Tuesday, March 27, 2012

Bluestacks’ beta lets you run almost any of the over 450,000 Android app on Windows



Bluestack was the recipient of the prestigious Best Software award at CES 2012. BlueStacks allows Android apps and games to be enjoyed full-screen on a desktop PC. The company today has released a free beta version of its software, which now supports most of Android’s 450,000 apps.

The new release is a major upgrade over Bluestacks’ alpha version, which initially launched last October, and was downloaded over a million times was made available for three months last year to early testers and was only able to run nine preselected Android apps. The new beta version, which supports Windows 7, Vista, and XP, gives you access to pretty much any Android app — though not all of them run very well.

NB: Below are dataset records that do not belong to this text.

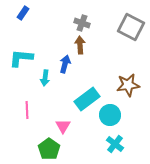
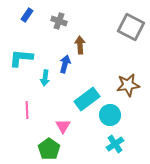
blue rectangle: moved 4 px right, 2 px down
gray cross: moved 23 px left, 2 px up
cyan cross: rotated 18 degrees clockwise
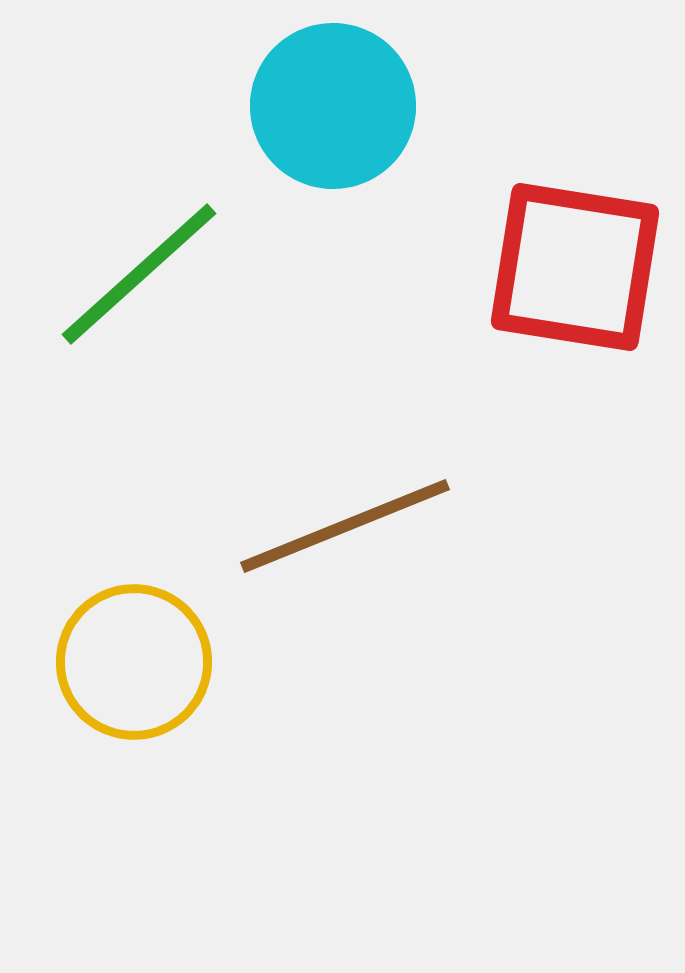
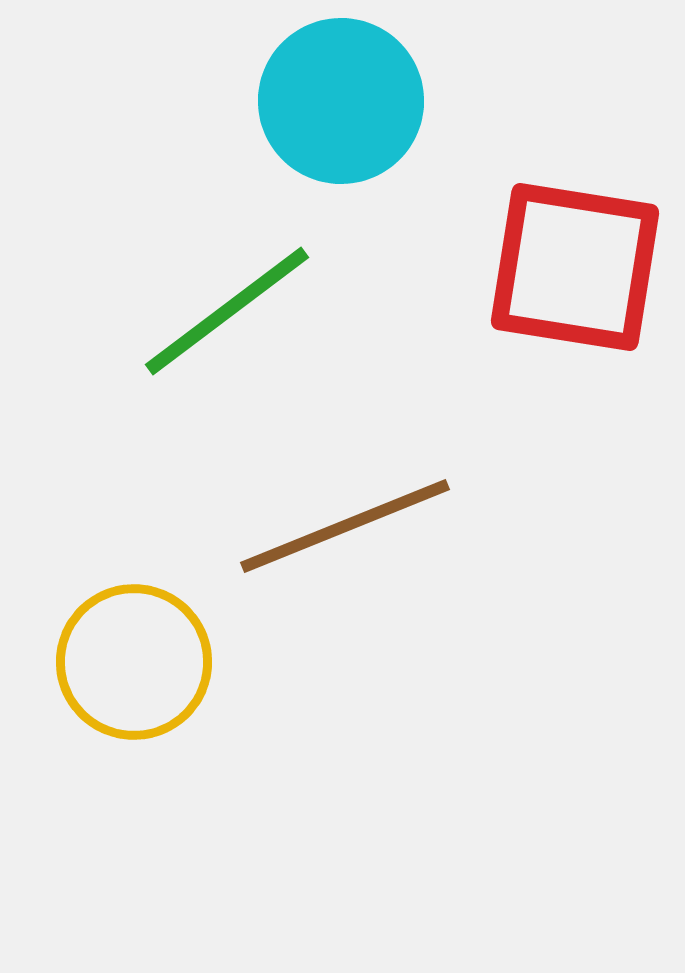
cyan circle: moved 8 px right, 5 px up
green line: moved 88 px right, 37 px down; rotated 5 degrees clockwise
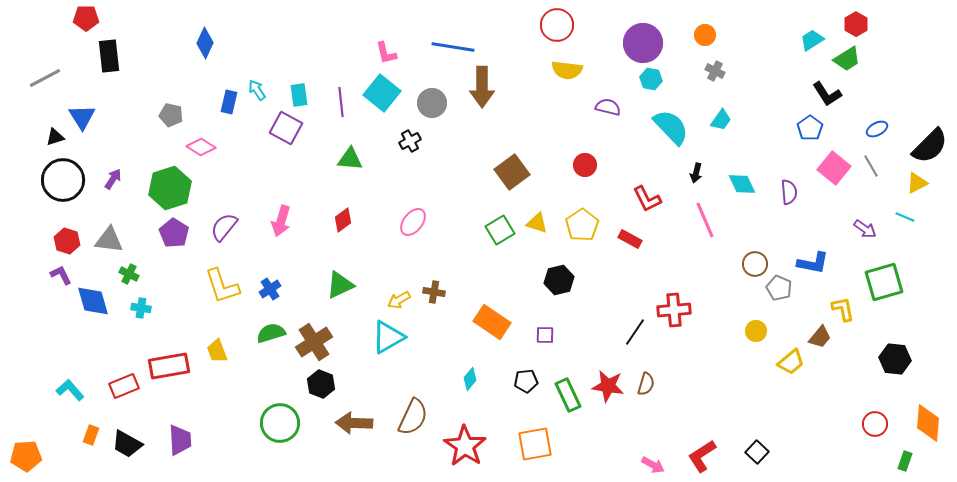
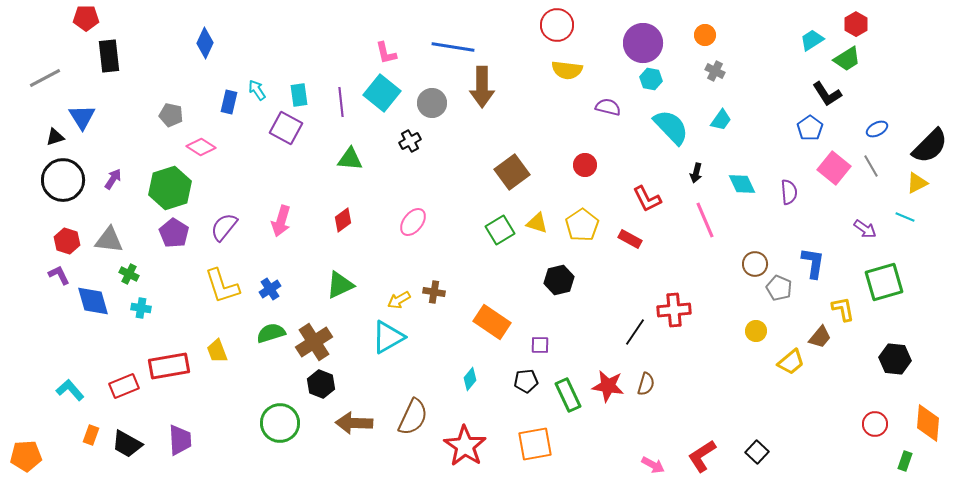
blue L-shape at (813, 263): rotated 92 degrees counterclockwise
purple L-shape at (61, 275): moved 2 px left
purple square at (545, 335): moved 5 px left, 10 px down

The beta version launched today uses the company’s Layercake technology, allowing Android apps to run on x86-based PCs.This is a  big step for the startup, which made waves last year when it first announced its emulation technology. Dubbed Layercake, the software emulates Android apps written for ARM processors on x86 processor-based Windows PCs. Without such emulation technology, software between the two different chip platforms is fundamentally incompatible (without being recompiled). Emulation is nothing new, but Bluestacks is the first company devoted to bringing the rich variety of Android apps to PCs.

While the Bluestacks software won’t appeal to everyone, it could be useful for those who want to test out Android apps, or users who want access to apps that don’t yet have desktop versions.

Games like Fruit Ninja and Angry Birds were playable (though the latter had choppy graphics and sound at times), and productivity apps like Evernote worked without much issue. Strangely, the new Angry Birds Space performed almost flawlessly (see the video below). 3D-heavy apps, like Google Earth, didn’t fair as well, and brought Bluestacks to a crawl.



The company is currently working on making the application faster & also working on a Mac version as gleamed from viewing the source of their website.

So far, California-based BlueStacks has raised $10.6 million so far in a single round of funding.